Task instructions: Please rewrite the article on booting a Linux kernel from "In the previous" to "provided by firecracker.", replacing "bootloader" with "boot loader".

--- Exercise text ---

This article is the third in the series, where we’ll do some preparatory work and actually get a real Linux system running.
In the previous chapters, we have managed to run arbitrary code in 64-bit mode. The goal of this chapter is to get a real Linux Kernel up and running.
Some might wonder, Linux can also be started in real mode, so why do we need to go through all this trouble? It’s because under normal circumstances, Linux relies on a bootloader to perform the mode switch and kernel code loading, whereas our VMM can handle this step more efficiently. After we switch modes, we just need to ensure that the kernel code and initrd are loaded into the corresponding page table entries in memory, then we can directly jump-start the vcpu.
Environment Preparation
Since we only aim to start Linux and not a full-blown Linux with a hard disk, we just need to prepare:
Kernel file: You can compile it yourself, or download a pre-compiled and optimized file from the address provided by firecracker.
initrd image: (This is not actually a disk image, it just carries the old name) You can package it yourself, or use a script to create one.
Here is a simple guide I wrote while trying out Rust for Linux, which includes kernel compilation, manual initrd building, and booting. It can serve as a reference. However, building the Kernel and initrd is not our current focus. To ensure we are not sidetracked by these issues, we’ll just use ready-made ones.

--- Record excerpts ---

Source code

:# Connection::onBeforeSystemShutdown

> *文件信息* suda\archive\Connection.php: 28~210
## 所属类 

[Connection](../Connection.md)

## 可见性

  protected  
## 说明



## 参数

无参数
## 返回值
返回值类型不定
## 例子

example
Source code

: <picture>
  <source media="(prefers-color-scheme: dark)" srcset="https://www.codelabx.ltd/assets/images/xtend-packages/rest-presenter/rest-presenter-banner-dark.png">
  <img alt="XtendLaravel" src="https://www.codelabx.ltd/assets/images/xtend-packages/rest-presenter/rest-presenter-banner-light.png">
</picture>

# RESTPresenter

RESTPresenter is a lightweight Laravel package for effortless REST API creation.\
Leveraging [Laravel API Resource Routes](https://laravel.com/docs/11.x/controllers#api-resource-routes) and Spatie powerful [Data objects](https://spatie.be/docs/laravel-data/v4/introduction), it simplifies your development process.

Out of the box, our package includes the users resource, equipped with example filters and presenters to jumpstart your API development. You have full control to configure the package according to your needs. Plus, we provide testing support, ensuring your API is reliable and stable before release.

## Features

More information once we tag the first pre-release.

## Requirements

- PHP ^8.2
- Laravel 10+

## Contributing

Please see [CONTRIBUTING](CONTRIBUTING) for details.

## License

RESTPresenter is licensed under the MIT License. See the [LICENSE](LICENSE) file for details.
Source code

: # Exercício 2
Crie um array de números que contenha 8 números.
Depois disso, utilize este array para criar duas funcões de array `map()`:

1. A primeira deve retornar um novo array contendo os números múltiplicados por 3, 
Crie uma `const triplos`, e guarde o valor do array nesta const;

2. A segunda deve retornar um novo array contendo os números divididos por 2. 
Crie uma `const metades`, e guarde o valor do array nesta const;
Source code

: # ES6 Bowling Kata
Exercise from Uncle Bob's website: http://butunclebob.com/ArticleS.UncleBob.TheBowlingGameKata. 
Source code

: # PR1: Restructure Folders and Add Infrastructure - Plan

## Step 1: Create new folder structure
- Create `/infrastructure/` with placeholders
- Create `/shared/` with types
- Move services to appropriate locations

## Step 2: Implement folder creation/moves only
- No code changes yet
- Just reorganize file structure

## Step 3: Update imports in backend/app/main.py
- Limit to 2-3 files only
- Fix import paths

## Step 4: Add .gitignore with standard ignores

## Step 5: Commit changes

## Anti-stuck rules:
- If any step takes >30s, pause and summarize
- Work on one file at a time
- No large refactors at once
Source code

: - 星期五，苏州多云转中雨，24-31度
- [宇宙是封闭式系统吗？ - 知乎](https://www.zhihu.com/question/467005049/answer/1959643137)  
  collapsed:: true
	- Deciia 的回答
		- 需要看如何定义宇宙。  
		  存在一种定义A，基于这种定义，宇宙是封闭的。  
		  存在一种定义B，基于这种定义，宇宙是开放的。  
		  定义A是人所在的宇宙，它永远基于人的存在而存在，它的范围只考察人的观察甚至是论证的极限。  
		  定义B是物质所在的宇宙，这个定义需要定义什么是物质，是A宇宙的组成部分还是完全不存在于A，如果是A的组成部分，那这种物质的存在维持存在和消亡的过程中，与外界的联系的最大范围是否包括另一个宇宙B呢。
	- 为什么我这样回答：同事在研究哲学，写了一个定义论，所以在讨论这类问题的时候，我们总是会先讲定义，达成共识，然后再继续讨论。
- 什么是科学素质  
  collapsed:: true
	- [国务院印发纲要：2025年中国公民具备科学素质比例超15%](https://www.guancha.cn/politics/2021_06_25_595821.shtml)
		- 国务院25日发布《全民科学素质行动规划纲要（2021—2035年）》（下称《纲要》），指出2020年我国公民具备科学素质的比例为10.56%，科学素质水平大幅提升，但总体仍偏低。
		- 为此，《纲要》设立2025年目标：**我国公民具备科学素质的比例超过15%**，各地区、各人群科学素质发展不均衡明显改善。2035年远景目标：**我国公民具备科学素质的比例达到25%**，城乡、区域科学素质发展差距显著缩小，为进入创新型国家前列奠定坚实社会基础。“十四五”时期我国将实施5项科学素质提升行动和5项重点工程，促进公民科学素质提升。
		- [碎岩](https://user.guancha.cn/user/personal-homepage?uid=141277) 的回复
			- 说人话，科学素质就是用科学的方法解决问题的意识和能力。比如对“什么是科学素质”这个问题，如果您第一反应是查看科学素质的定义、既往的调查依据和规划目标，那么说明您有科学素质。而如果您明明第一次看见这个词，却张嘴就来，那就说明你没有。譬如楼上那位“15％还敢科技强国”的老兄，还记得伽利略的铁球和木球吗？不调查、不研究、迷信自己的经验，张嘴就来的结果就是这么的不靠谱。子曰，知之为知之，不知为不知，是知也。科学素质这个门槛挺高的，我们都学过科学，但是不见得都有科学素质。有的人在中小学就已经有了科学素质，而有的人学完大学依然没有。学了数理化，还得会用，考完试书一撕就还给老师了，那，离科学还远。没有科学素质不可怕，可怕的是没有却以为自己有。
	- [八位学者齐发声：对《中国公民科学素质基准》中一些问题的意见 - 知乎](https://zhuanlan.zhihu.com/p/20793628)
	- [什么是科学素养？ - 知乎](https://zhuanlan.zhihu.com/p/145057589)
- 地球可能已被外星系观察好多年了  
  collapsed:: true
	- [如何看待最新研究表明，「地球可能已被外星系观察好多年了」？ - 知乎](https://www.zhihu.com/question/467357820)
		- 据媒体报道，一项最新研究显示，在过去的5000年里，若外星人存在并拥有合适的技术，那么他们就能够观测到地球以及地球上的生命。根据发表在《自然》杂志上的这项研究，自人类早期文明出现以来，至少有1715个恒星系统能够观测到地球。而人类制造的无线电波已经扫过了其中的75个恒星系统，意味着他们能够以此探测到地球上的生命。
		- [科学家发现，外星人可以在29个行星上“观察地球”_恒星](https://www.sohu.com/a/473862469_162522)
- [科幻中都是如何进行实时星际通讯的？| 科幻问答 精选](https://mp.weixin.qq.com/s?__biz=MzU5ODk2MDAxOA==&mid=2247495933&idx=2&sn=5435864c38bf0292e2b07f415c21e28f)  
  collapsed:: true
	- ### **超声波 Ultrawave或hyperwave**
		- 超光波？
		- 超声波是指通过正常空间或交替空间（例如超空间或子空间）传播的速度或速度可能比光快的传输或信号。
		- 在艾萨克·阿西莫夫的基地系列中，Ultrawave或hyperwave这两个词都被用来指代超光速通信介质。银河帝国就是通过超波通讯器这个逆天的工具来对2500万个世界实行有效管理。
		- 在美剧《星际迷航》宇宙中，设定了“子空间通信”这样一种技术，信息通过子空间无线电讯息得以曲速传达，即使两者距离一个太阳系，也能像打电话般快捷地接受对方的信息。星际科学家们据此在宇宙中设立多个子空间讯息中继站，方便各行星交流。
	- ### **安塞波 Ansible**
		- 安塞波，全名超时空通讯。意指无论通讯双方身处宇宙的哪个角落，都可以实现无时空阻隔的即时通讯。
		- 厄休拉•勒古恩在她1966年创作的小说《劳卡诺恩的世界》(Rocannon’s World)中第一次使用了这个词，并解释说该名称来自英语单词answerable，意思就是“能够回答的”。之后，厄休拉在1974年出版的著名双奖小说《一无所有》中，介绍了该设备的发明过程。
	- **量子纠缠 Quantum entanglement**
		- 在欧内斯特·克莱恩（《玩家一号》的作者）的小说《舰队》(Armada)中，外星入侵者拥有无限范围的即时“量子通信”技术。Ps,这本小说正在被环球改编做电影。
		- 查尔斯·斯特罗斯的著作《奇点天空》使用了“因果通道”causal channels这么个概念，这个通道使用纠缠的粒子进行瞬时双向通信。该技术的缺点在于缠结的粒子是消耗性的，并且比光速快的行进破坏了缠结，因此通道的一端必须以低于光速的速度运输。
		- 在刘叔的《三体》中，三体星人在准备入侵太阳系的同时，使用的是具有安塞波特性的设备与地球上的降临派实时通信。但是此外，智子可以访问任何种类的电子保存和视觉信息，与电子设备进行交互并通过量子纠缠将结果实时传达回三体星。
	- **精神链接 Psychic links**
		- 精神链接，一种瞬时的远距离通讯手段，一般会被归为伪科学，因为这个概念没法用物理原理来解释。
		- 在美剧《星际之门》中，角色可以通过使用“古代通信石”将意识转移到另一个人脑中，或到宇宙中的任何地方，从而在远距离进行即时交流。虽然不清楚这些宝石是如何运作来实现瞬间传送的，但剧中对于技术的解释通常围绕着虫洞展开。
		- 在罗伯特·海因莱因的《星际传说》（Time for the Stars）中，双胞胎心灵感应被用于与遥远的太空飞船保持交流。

---

Answer box:
In the previous chapters, we have managed to run arbitrary code in 64-bit mode. The goal of this chapter is to get a real Linux Kernel up and running.
Some might wonder, Linux can also be started in real mode, so why do we need to go through all this trouble? It’s because under normal circumstances, Linux relies on a boot loader to perform the mode switch and kernel code loading, whereas our VMM can handle this step more efficiently. After we switch modes, we just need to ensure that the kernel code and initrd are loaded into the corresponding page table entries in memory, then we can directly jump-start the vcpu.
Environment Preparation
Since we only aim to start Linux and not a full-blown Linux with a hard disk, we just need to prepare:
Kernel file: You can compile it yourself, or download a pre-compiled and optimized file from the address provided by firecracker.